* _Information supplied_
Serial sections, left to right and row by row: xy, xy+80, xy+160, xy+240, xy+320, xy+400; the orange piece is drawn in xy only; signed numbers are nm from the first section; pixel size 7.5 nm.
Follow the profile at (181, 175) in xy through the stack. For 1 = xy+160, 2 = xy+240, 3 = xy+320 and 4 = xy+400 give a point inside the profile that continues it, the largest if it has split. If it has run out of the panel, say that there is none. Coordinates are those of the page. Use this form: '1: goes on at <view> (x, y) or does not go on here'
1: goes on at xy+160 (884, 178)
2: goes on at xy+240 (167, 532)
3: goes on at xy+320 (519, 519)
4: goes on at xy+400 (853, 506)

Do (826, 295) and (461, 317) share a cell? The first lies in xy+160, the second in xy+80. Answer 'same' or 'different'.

---

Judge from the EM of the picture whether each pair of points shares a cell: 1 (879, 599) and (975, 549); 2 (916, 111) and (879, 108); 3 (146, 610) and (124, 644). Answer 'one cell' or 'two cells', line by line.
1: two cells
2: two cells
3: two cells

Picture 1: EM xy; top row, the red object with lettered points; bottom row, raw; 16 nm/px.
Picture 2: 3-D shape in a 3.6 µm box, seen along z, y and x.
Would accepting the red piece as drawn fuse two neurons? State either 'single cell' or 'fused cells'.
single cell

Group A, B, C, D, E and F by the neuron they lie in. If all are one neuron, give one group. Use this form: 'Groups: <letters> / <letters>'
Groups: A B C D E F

...

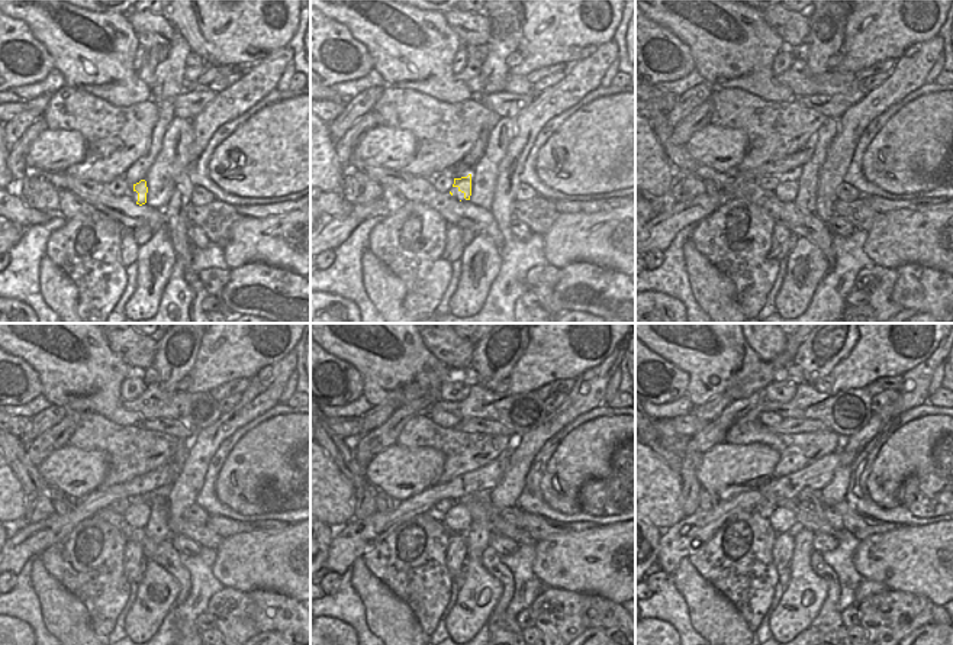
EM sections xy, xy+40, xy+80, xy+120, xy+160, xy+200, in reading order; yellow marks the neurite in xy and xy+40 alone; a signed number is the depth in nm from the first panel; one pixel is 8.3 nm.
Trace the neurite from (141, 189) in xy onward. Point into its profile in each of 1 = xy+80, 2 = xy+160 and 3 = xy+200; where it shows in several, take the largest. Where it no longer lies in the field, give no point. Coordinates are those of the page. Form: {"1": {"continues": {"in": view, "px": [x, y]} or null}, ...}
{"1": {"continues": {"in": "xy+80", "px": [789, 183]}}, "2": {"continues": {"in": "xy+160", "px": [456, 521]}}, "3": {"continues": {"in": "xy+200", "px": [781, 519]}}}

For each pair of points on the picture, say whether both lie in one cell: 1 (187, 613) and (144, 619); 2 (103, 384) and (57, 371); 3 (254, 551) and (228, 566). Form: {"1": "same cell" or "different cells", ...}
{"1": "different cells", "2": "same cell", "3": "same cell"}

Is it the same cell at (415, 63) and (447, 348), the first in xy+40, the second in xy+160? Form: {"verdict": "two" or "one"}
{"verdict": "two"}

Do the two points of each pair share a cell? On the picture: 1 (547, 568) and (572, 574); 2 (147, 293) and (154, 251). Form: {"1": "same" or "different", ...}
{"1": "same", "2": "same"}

* _Brief_
Return only those lines of the records that contain the string "sections".

* _Task answer_
Serial sections, left to right and row by row: xy, xy+80, xy+160, xy+240, xy+320, xy+400; the orange piece is drawn in xy only; signed numbers are nm from the first section; pixel size 7.5 nm.
EM sections xy, xy+40, xy+80, xy+120, xy+160, xy+200, in reading order; yellow marks the neurite in xy and xy+40 alone; a signed number is the depth in nm from the first panel; one pixel is 8.3 nm.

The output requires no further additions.